WHAT YOU NEED TO DO:
[A] According to the financial fraud enforcement speech, who chairs the Financial Fraud Enforcement Task Force?
[B] Extend U.S. Attorney MacBride's remarks on financial fraud enforcement, picking up after the last sentence shown.

BEGIN DOCUMENT SEGMENT

U.S. Attorney MacBride Speaks at Financial & Securities Fraud Enforcement Conference
ALEXANDRIA, Va. – U.S. Attorney Neil H. MacBride today spoke before the Directors Roundtable Institute Program discussing the future of financial and securities fraud enforcement. He was joined by Neil Barofsky, Special Inspector General for the Troubled Asset Relief Program (SIGTARP) at an event held in Washington, D.C.
U.S. Attorney MacBride’s prepared remarks follow:
Today’s focus on financial fraud is very important, and it’s one that has been a significant focus of mine since I became U.S. Attorney.
We are now almost two years in to the worst financial crisis since the Great Depression. Mortgage, securities, and corporate fraud schemes have eroded the public’s confidence in the nation’s financial markets. These criminals have targeted the pocketbooks and retirement accounts of middle class Americans, and in many cases, devastated entire families’ futures.
Given that – and the hundreds of billions of dollars the government has committed to shore up the economy – it should be no surprise that financial and securities fraud is an area of great interest to the regulators and to the Department of Justice.
Today, I’d like to give you a sense of some of the policy and enforcement priorities that the Department of Justice and my Office are focused on and share some of my thoughts on how you can best position your clients when interacting with the Department.
Many times since I’ve become U.S. Attorney, I’ve been asked to highlight the recent trends in financial fraud enforcement. The best answer I have is that the trend is up. By that I mean that it is up in the number of cases, up in the number of defendants, up in the size of the frauds we are prosecuting, and up in the length of sentences defendants are receiving.
What we have found is that these are not simple crimes; they are widespread and are among the most complex we’ve faced, requiring concentration and collaboration.
That is why in November of last year, the President established the Financial Fraud Enforcement Task Force by executive order. This is composed of senior level representatives of more than 20 federal agencies, regulators, and inspectors general, as well as state and local partners.
Never before have such government resources been brought together to provide coordinated fraud enforcement.
The group’s membership is broad because the challenges we face and the scope of the President’s mandate is equally broad. The Task Force – which is chaired by the Attorney General – is directed to address every kind of financial fraud imaginable: bank, mortgage, and lending fraud; securities and commodities fraud; retirement plan fraud; mail and wire fraud; tax crimes; money laundering; False Claims Act violations; unfair competition; discrimination; and more.
The mission of the Task Force is to implement an interagency effort against financial fraud, using the full criminal and civil enforcement resources of the executive branch, as well as state and local partners, to investigate, prosecute, recover, coordinate, and communicate.
The goal is to not just hold those who committed fraud accountable, but to send a strong message of deterrence in an effort to prevent another financial meltdown from happening.
The Task Force has created several working groups, including rescue fraud, Recovery Act fraud, securities fraud, and mortgage fraud.
There are a number of U.S. Attorney’s offices that are members of these subgroups, and my office is part of both the securities fraud working group and the Recovery Act and rescue fraud working groups.

END DOCUMENT SEGMENT
BEGIN DATA SECTION

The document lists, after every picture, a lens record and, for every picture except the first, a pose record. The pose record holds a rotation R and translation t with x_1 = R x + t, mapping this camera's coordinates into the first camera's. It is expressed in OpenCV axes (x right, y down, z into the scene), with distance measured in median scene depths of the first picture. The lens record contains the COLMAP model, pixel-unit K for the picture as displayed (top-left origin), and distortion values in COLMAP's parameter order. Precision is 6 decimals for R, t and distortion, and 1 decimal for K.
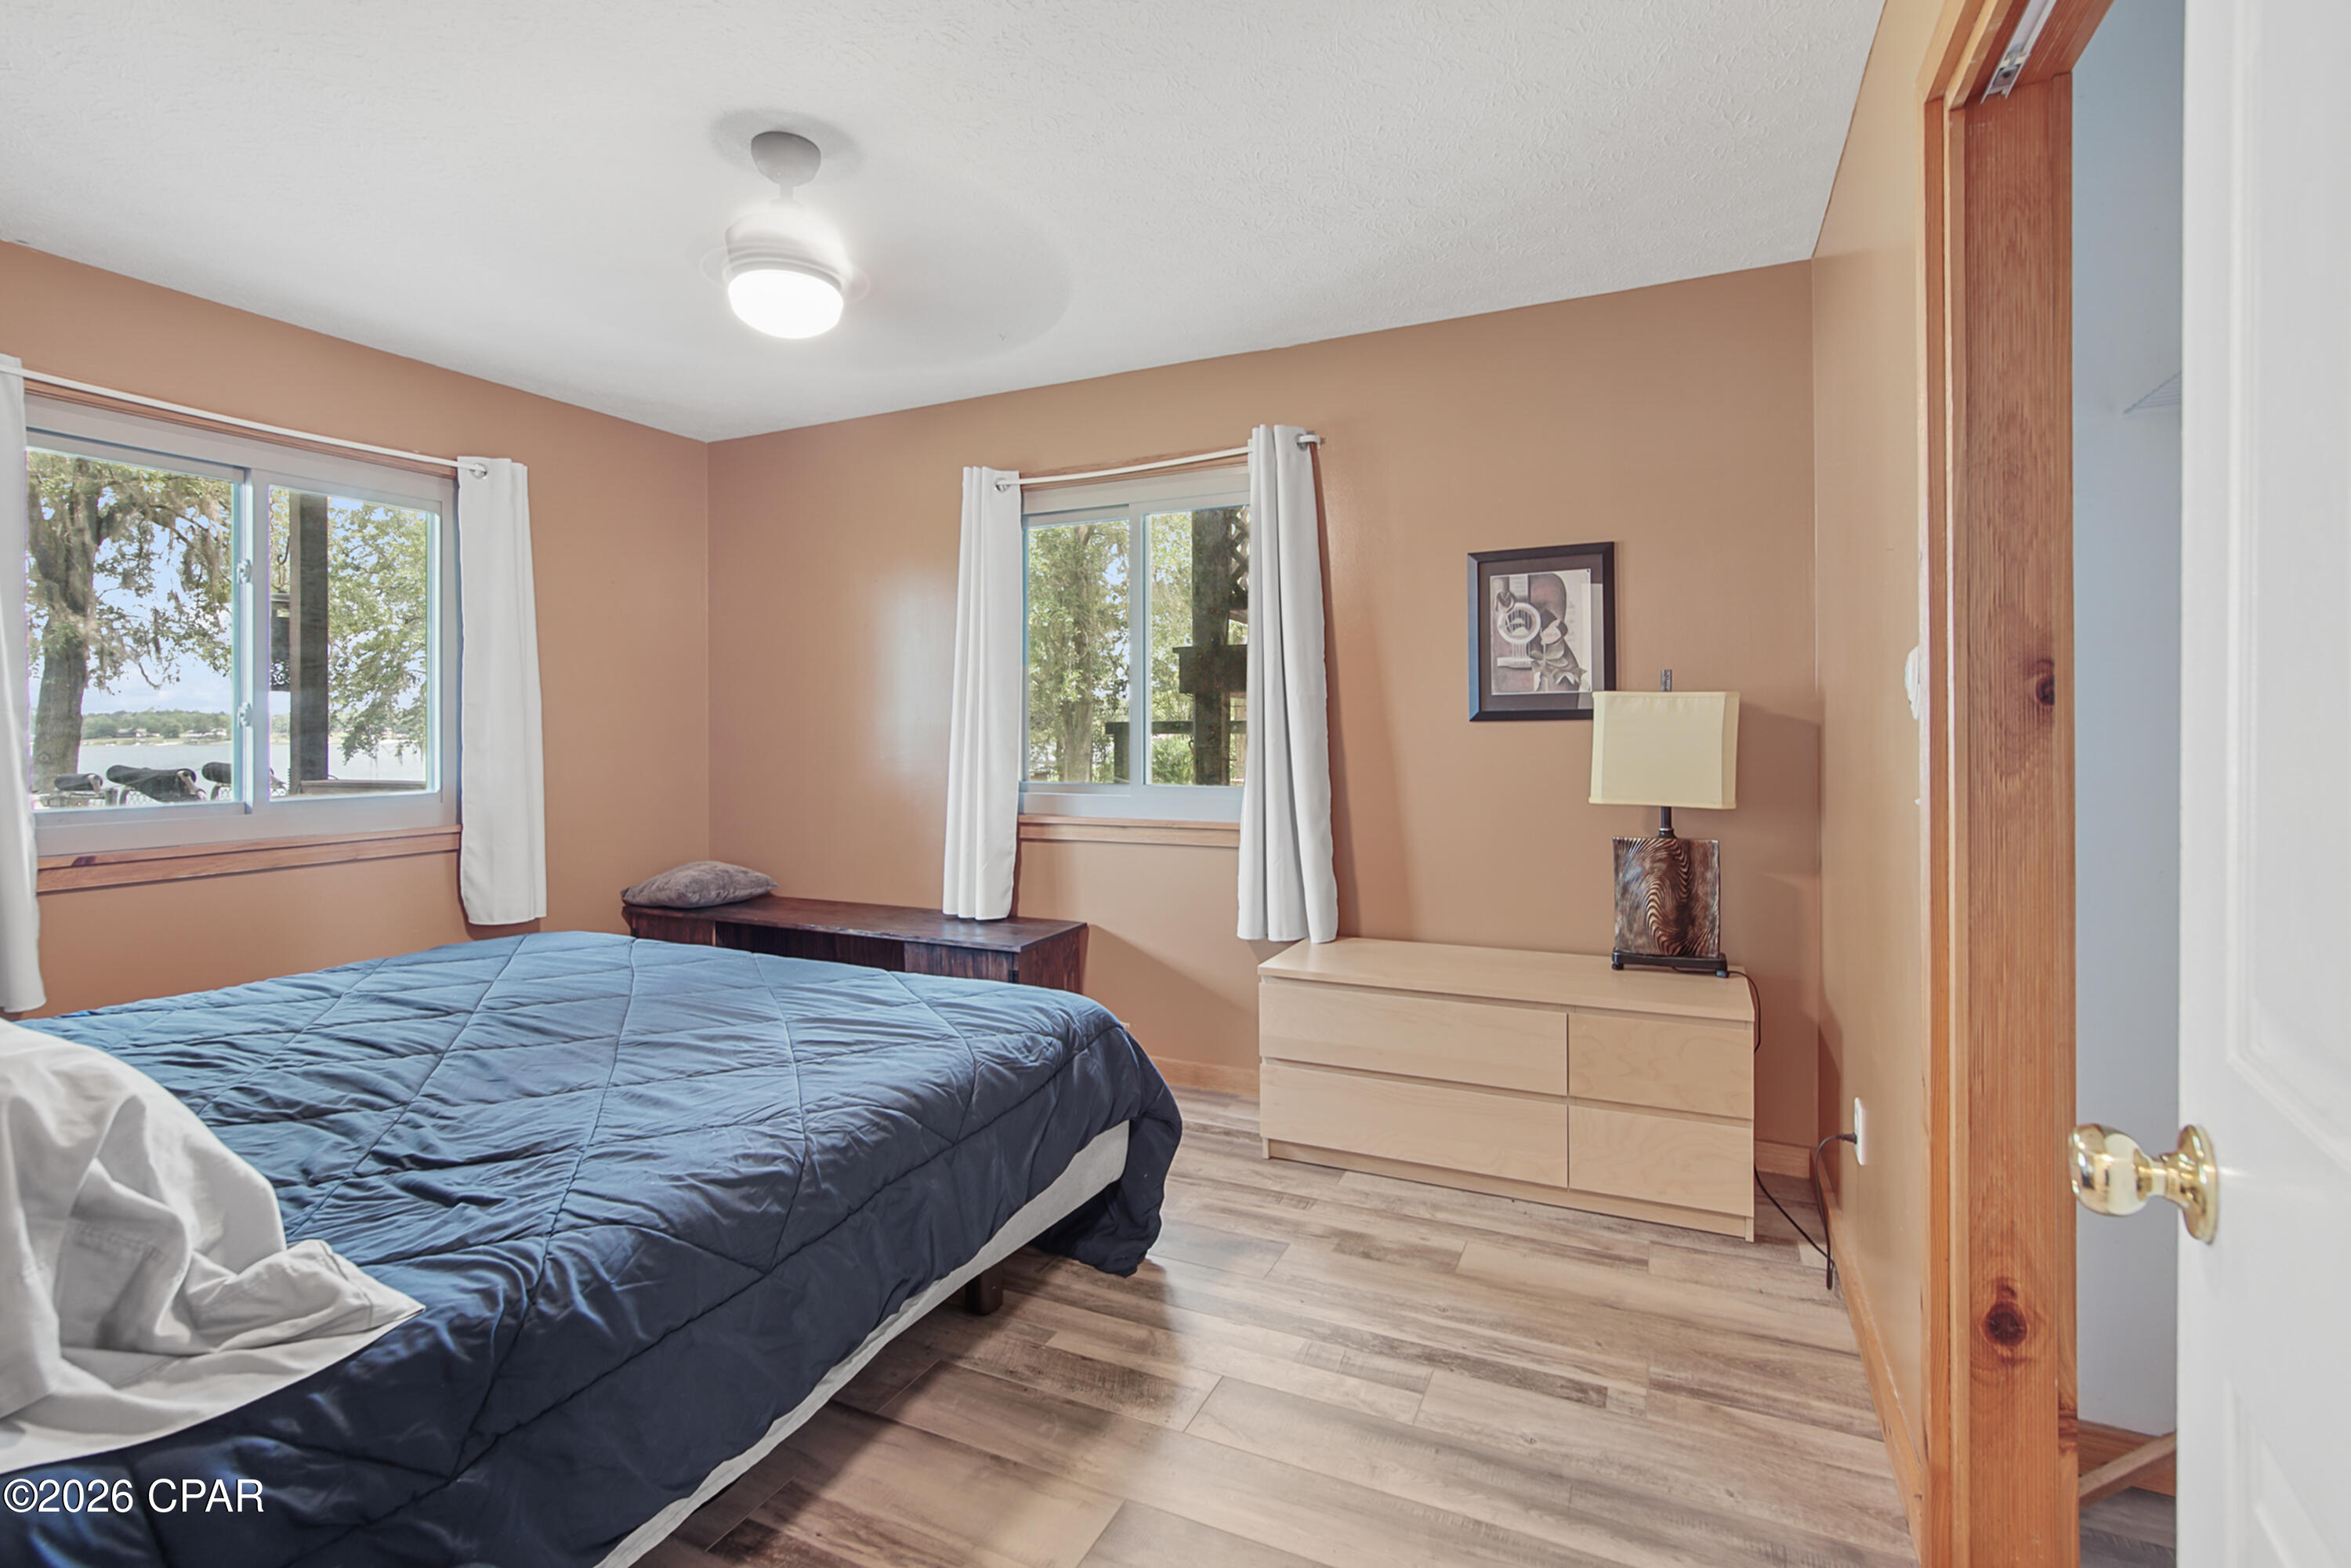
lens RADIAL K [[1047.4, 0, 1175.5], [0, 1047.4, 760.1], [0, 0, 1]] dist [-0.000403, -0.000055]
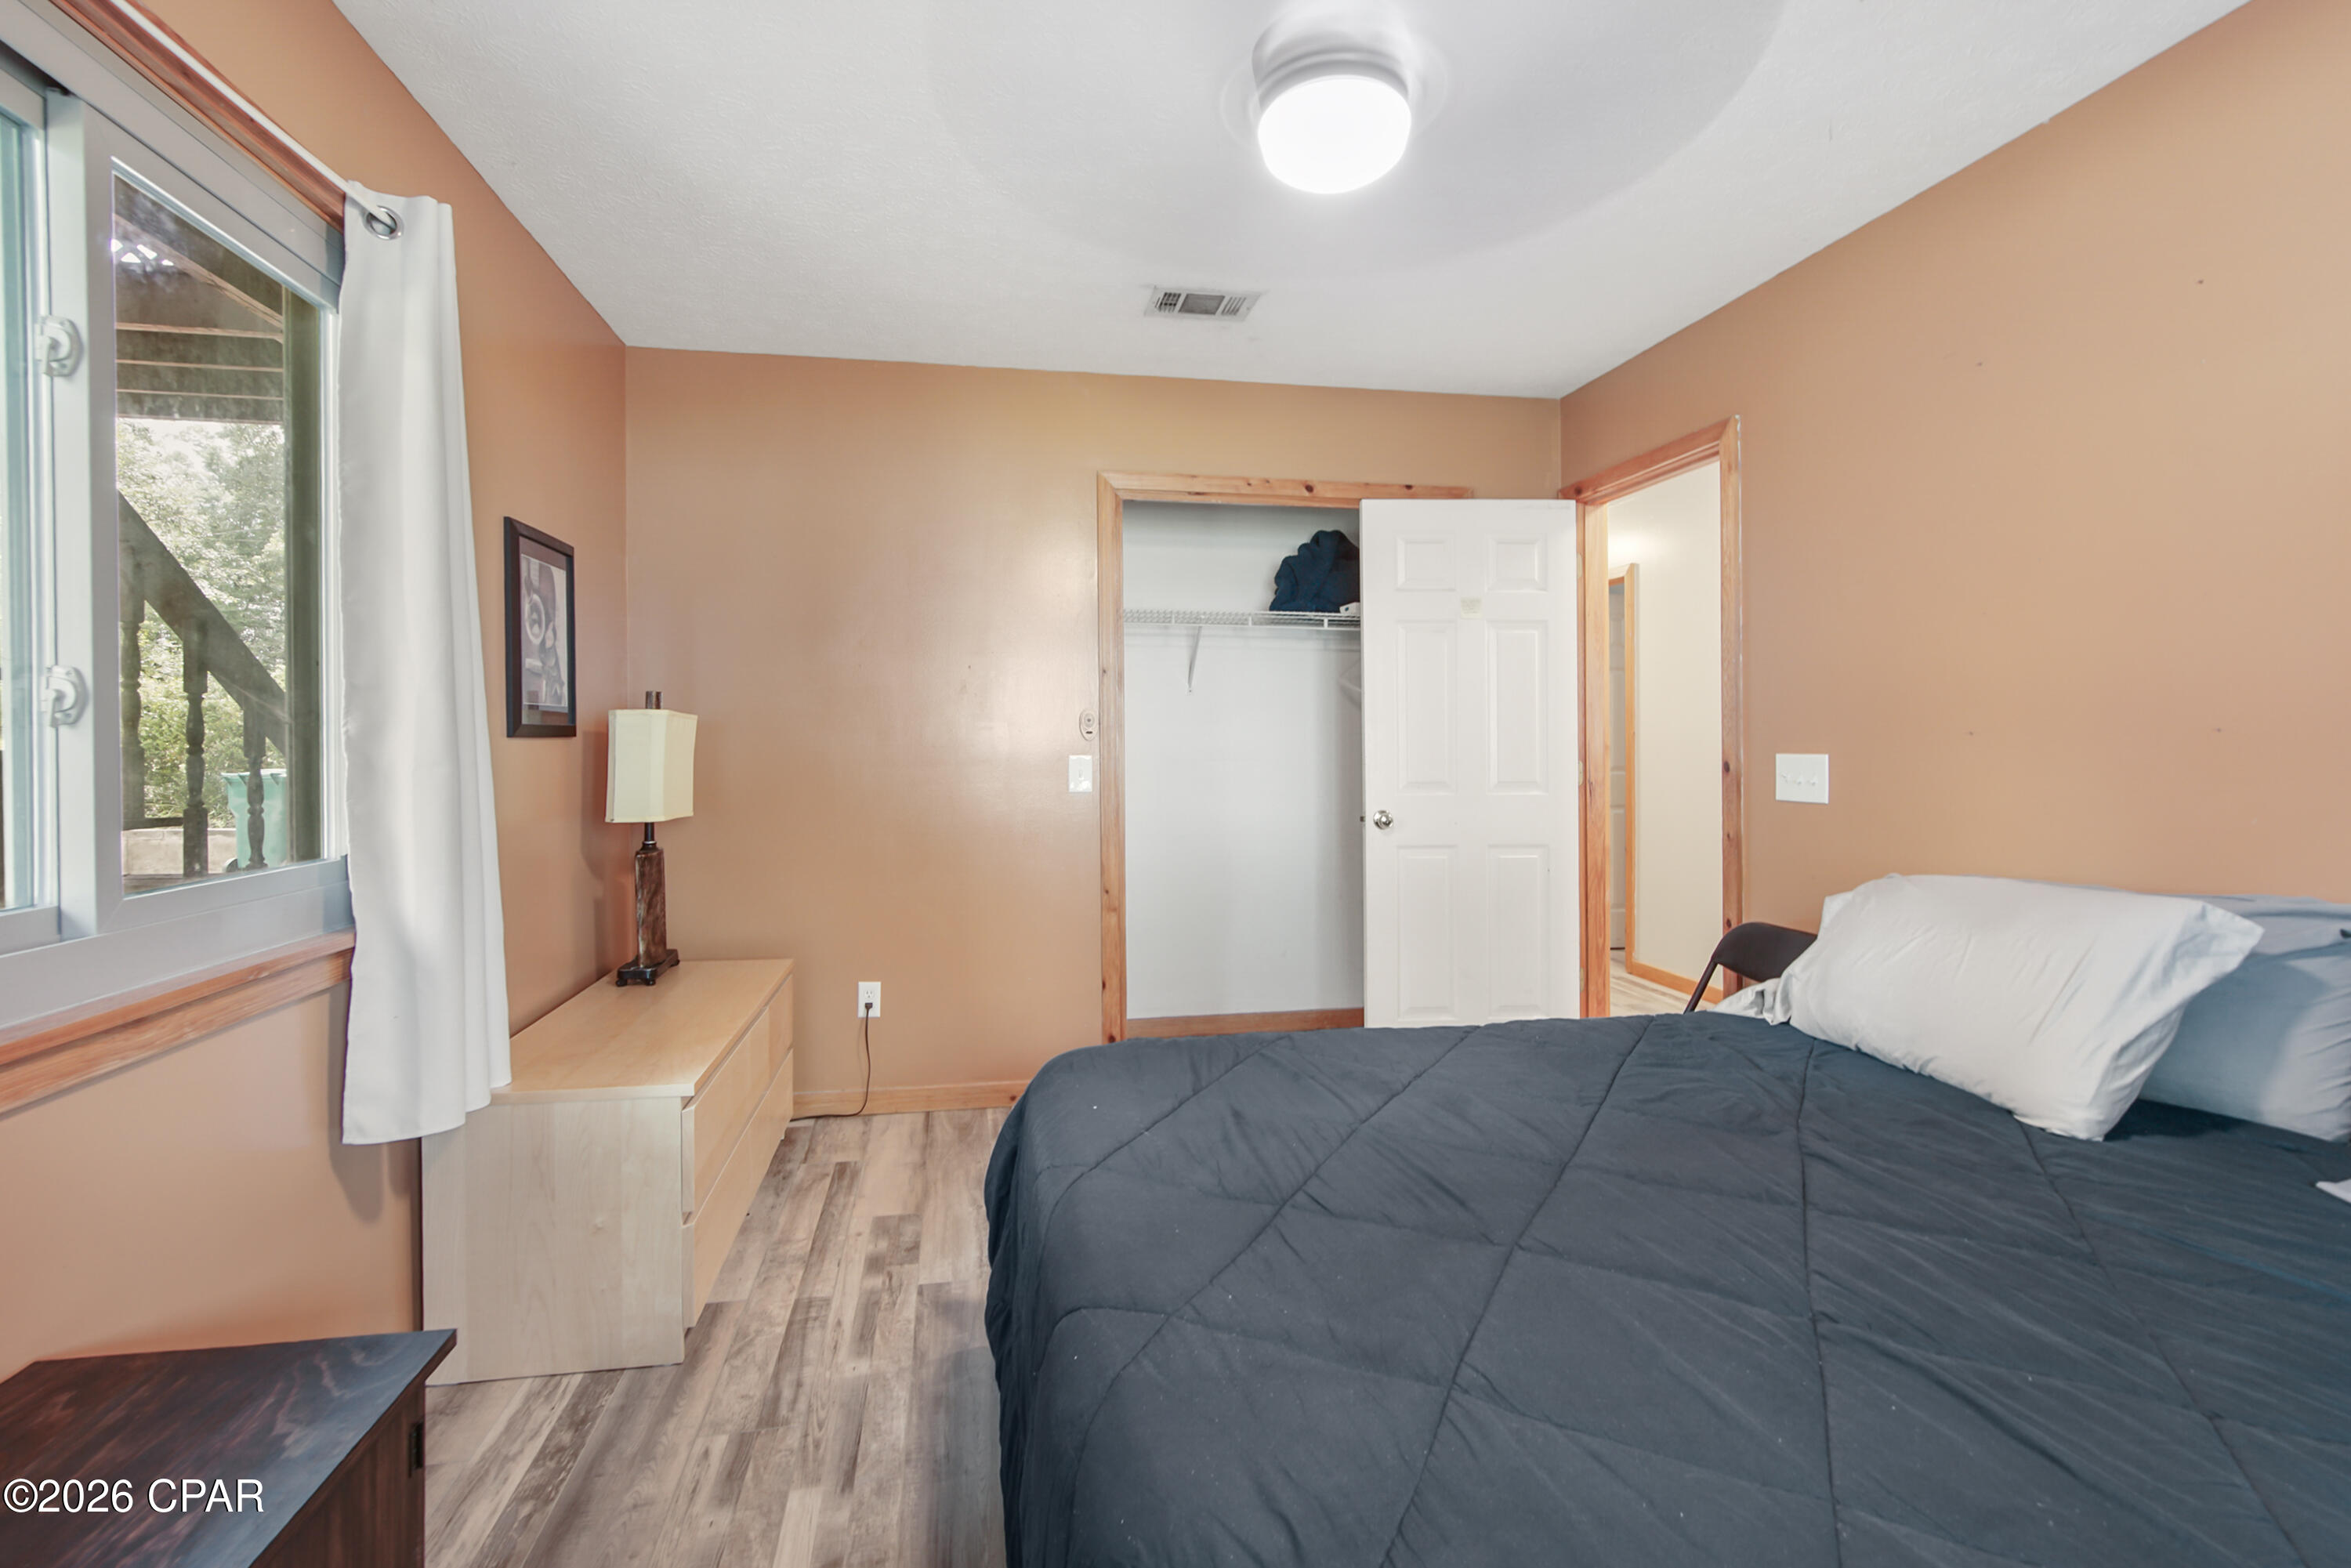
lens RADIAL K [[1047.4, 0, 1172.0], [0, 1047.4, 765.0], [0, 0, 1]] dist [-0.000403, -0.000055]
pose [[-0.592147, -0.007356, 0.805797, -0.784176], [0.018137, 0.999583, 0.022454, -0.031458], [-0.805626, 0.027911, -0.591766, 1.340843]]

END DATA SECTION

SOLVED PROBLEMS:
[A] The Attorney General.

[B]
In addition to this broad national effort, earlier this year, my Office announced the creation of the Virginia Financial and Securities Fraud Task Force, which is designed to be an operational arm of the President’s Task Force.
This is an unprecedented partnership between criminal investigators and civil regulators with the shared mission to detect, deter and punish financial fraud in Virginia and beyond.
The task force builds on the great success of experienced agents from the FBI, Postal Inspection Service, and the IRS who worked together to prosecute complex financial fraud cases in the past. But we added civil and state partners, including the Securities and Exchange Commission, the Commodity Futures Trading Commission, the Virginia Attorney General’s Office, and the Virginia State Corporation Commission.
We have worked with these civil and state partners before, but this is the first time we have formally joined together to share information and to coordinate our investigative resources.
Each of these agencies has different tools, expertise, and resources at their disposal that are being leveraged to assist each other – when permissible – in their investigations of large, complex cases.
As I mentioned, this task force is designed to be operational. It is staffed at the line level – line AUSAs, FBI Special Agents, Postal inspectors, IRS agents, and attorneys from SEC Division of Enforcement, for example. It is focused on facilitating the exchange of information on specific investigations.
The independent legal responsibilities of each task member may limit the ability to share information; however, the task force members are committed to conduct parallel investigations and share as much information as they are allowed so every member may benefit from the different tools and resources each agency can provide.
This task force – coupled with an increased effort by the U.S. Attorney’s Office to leverage resources by working with the Criminal Division’s Fraud Section at the Department – means that we will be bringing more cases more quickly, and in particular we anticipate seeing an increase in the number of complex, national impact corporate fraud cases brought in the Eastern District of Virginia.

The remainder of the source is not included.